◆ **EXERCISE A**
According to the article about mayors meeting in Kyiv, how long did the complete power outage caused by the attacks on the city last?

◆ **SOURCE DOCUMENT**
* * * *
Mayors Gather in Ukraine to Support Democracy


Mayors of Prague, Warsaw, Bratislava and Budapest have responded to the invitation of Vitali Klitschko, the Mayor of Kyiv, and attended a joint meeting in the Ukrainian capital on behalf of the Pact of Free Cities. The main focus of the visit was on deepening inter-city cooperation in humanitarian aid, supporting refugees, post-war reconstruction in Ukrainian cities and strengthening the security and crisis preparedness of the participating capitals.

During the joint meeting with the Mayors, Vitali Klitschko spoke in particular about the state of critical infrastructure in Kyiv, the functionality of which is necessary to keep the population in the city. Russia, he said, is mainly targeting civilian targets in its terrorist attacks on Kyiv. These attacks have, among other things, caused a complete power outage for 12 hours and are now threatening to damage the water supply infrastructure during the winter months. Klitschko went on to say that despite the damage in the city, he remains optimistic that Ukrainians will prevail in defending their country.

The Mayors of Prague (Zdenek Hrib) and Warsaw (Rafal Trzaskowski) had already visited Kyiv on February 15, 2022, nine days before the Russian invasion. At that time, they expressed their support and readiness to help Kyiv and other Ukrainian cities to Mayor Klitschko. In the name of the Pact of Free Cities, they also offered Kyiv membership in the global network of progressive cities determined to stand up against nationalistic populism. Vitali Klitschko accepted this membership and Kyiv joined the Pact of Free Cities last September during the Prague Summit of Cities. This partnership allows for effective communication and unique coordination of assistance to Ukraine at the international intercity level.
* * * *
◆ **SUPPLIED DATA**

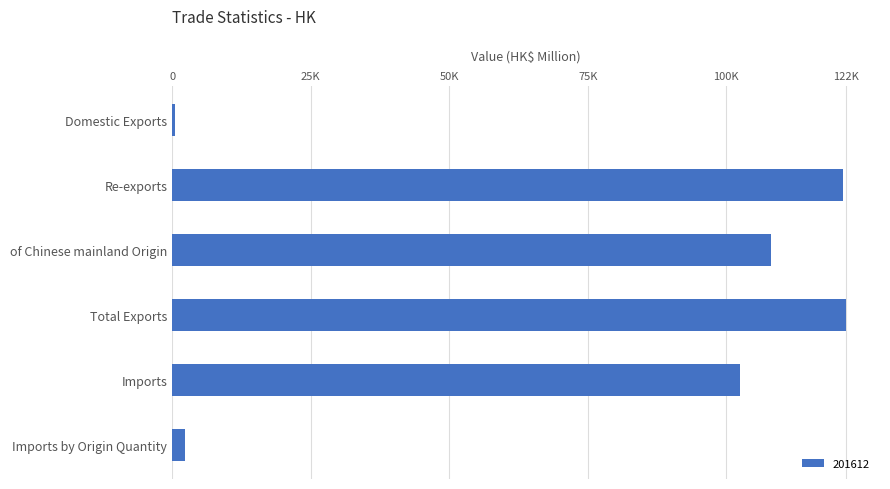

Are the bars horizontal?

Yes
* * * *
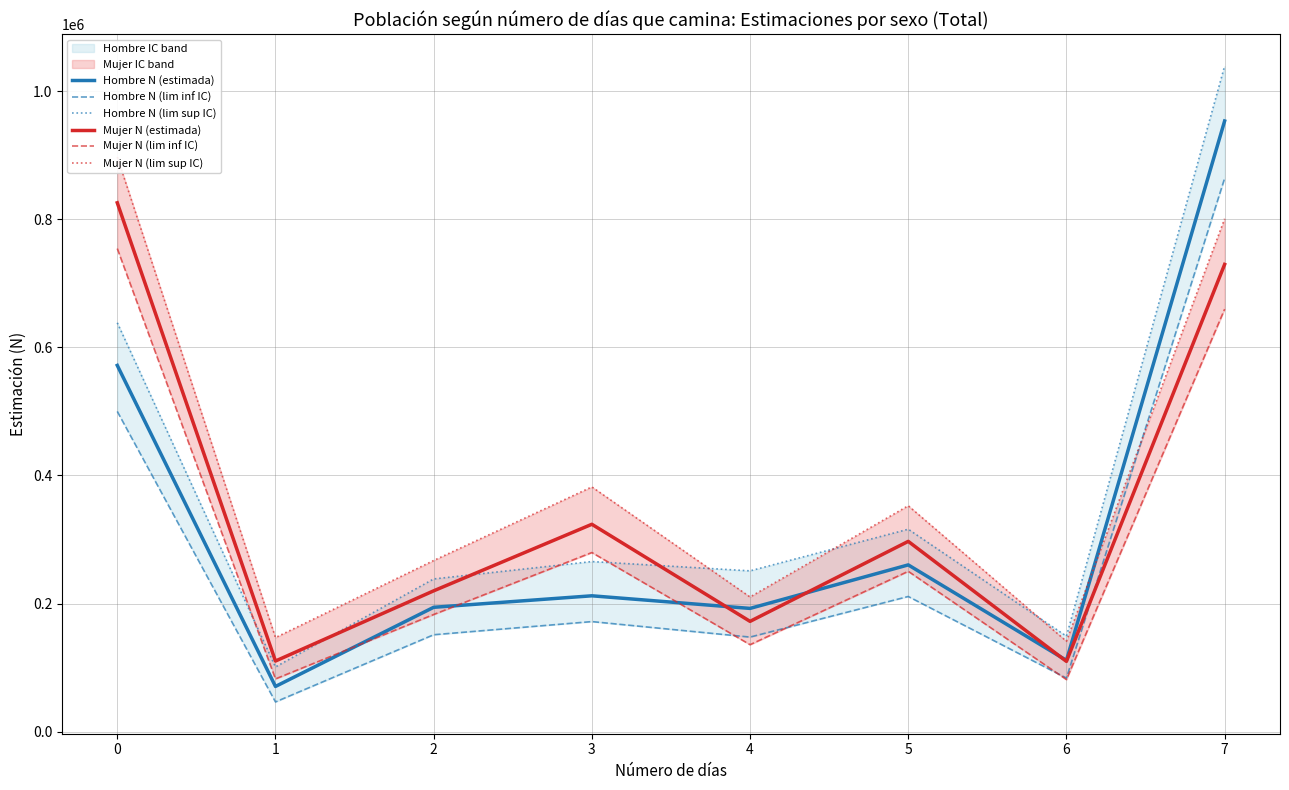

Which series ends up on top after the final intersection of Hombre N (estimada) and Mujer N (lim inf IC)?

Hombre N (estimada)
* * * *
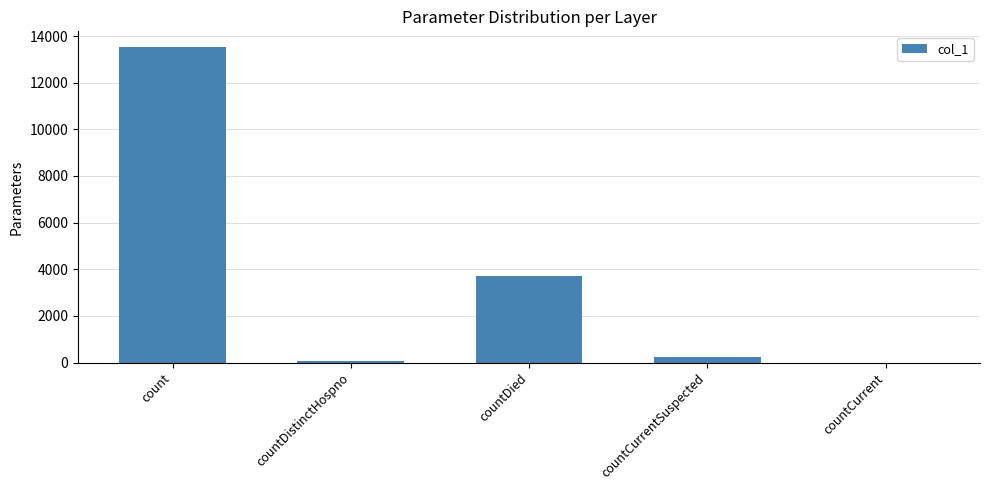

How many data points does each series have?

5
* * * *
◆ **EXERCISE B**
Report every line of the entries above that contains the string "series", treating uppercase and lowercase as different.

◆ **RESPONSE BOX A**
12 hours

◆ **RESPONSE BOX B**
Which series ends up on top after the final intersection of Hombre N (estimada) and Mujer N (lim inf IC)?
How many data points does each series have?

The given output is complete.